In a separate event at 0915 hours on October 11, 2011, approximately 20 gallons of gasoline were released to the soil when a cam lock fitting did not seal properly at Tank 403. The emissions associated with this event were approximately 116 lbs hydrocarbon and 1 lb of benzene. In combination with the above incident, the RQ for benzene was exceeded.|
Notes: Mitigation efforts to reduce emissions potential commenced promptly, as tank level was reduced, however, the product could not be removed from the tank roof. Foam was applied to the tank roof at 1540 hours, greatly reducing the emissions from the event. The tank roof was landed Sunday, October 9, and the oil was able to be removed from the floating roof. Additionally, the tank contents were drained and water was introduced into the tank, however a thin oil layer is still present as repairs progressed. There were multiple complaints associated with this incident; a. Terrible odor coming from the direction of the river where there is a barge parked, and several facilities in that direction as well. t134349 b. Terrible odor coming from the direction of the river making several people in area sick. Vomiting, headache, and child exposure. t133866 c. Barge that has been tied up at the docks for 2 days is producing terrible odors. No tempo # d. Incredibly strong and foul odor coming from the direction of the river. No Tempo #
|Vessel in #7 crystallizer unit||Cause: A small hole and crack were discovered in the shell of the vessel of the #7 crystallizer (E4302), causing the vessel to fail internally and form a hole through the outside shell, allowing the product to escape.|
Notes: The vessel was isolated and was being pumped down, depressurized, and the contents were being displaced with Nitrogen. The spilled product was isolated to the concrete slab which leads to the storm water containment area. All product being released was eventually recovered at the sump and diverted to a slop tank. Air monitoring occurred and levels were only detected within the 50x50 blocked off area. Atmospheric Venting. Highly Flammable.

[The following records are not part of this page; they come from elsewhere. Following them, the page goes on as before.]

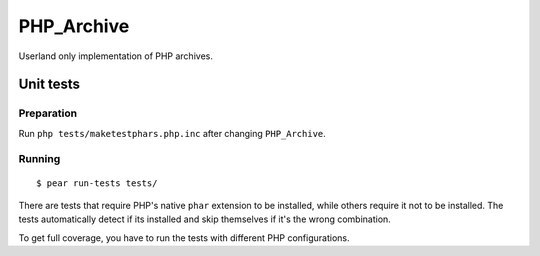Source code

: ***********
PHP_Archive
***********

Userland only implementation of PHP archives.


==========
Unit tests
==========

Preparation
===========
Run ``php tests/maketestphars.php.inc`` after changing ``PHP_Archive``.


Running
=======
::

    $ pear run-tests tests/

There are tests that require PHP's native ``phar`` extension to be installed,
while others require it not to be installed.
The tests automatically detect if its installed and skip themselves if
it's the wrong combination.

To get full coverage, you have to run the tests with different PHP
configurations.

|Tank 61||Cause: Personnel observed a material leaking at Tank 61 from the roof drain area in the dike area. Upon identification, personnel mobilized and safely blocked in the roof drain and dike valve in the containment area. Due to heavy rains the roof drain and dike valve were open for draining the area per normal work practice. CRLLC personnel noticed some hydrocarbon had entered the concrete drain ditch, where it was contained. While blocking in the roof drain, personnel noted that hydrocarbons and water partially covered the north side of the tank roof. The tank immediately began to be pumped down to empty the contents. The tank was pumped down to a level that completely exposed the tank roof. After identification of the issue, the area was foamed to minimize emissions, and cleanup began immediately. CRLLC is conducting a failure analysis of the tank roof to determine the cause of the failure.|
Notes: After isolating the leak, operators used foam to minimize volatilization and vacuum trucks were utilized to clean up the area. All material in Tank 61 was transferred to Tank 60 to allow operators to address the Tank 61 floating roof.